C++ Object Oriented Programming

In C++ OOP stands for Object Oriented Programming. As the name suggests, in Object Oriented Programming, a programmer works with objects. Objects are main entities of OOP that contain both data and functions. Contrary to the procedural programming, classes and objects provide an interactive way of programming for user. Procedural programming confines the user to use multiple functions having no relation between them. OOP covers the following concepts.

OOP Concepts

With OOP, programmer can create relation between objects. Each entity can be treated as an object. Object can further have a set of properties and functions. For example, vehicle is an entity. It can be defined as an OOP object. Vehicle can have various properties like model, color, build etc. Similarly the operations that a vehicle can perform like drive, steer left right, stop are the functions of the vehicle object. Now using the main vehicle object, programmer can define different types of vehicles like car, truck, bike using the same class. These vehicles can then have various properties and functions depending on the type of vehicle.

Advantages of OOP

The major advantage of OOP is that is provides code reusability without code repetition.
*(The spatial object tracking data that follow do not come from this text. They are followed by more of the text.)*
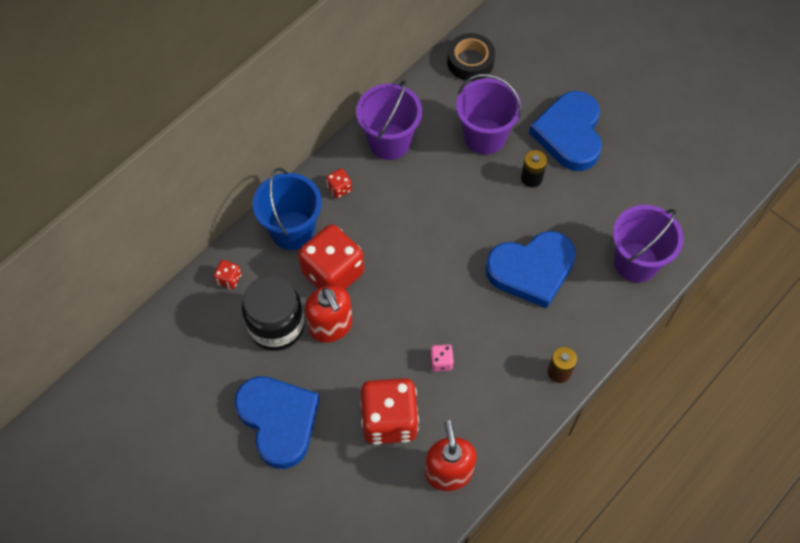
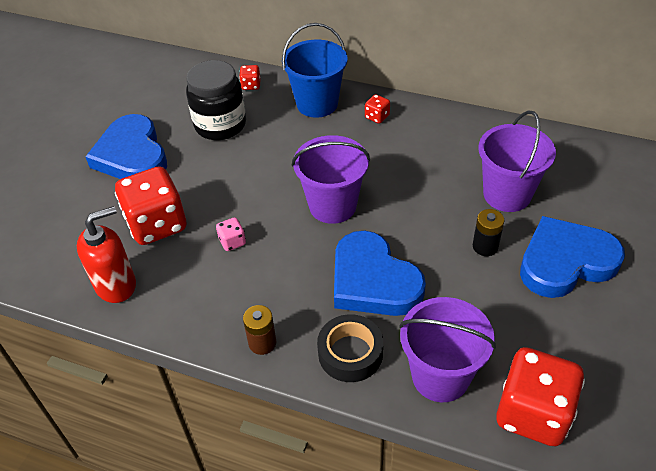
camera: 70 degrees right, 15 degrees down
(278, 421) = (132, 155): blue heart -> blue heart turned 120 degrees clockwise
(331, 326) = (235, 156): red soap dispenser -> none
(333, 273) = (289, 140): red dice -> red dice (533, 413)
(389, 142) = (449, 131): purple bucket -> purple bucket (332, 206)
(470, 61) = (586, 156): black tape -> black tape (350, 353)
It strictly follows the coding principle DRY (Don’t Repeat Yourself). Object oriented programming is an efficient way of coding that gives faster execution. In code with classes and objects user has a clear understanding of the program because of its composed structure. OOP allows the programmer to solve large and intricate problems easily by breaking them down in smaller functions. With OOPs, programmer can hide the main code from user and still give the ability to use objects and its functions.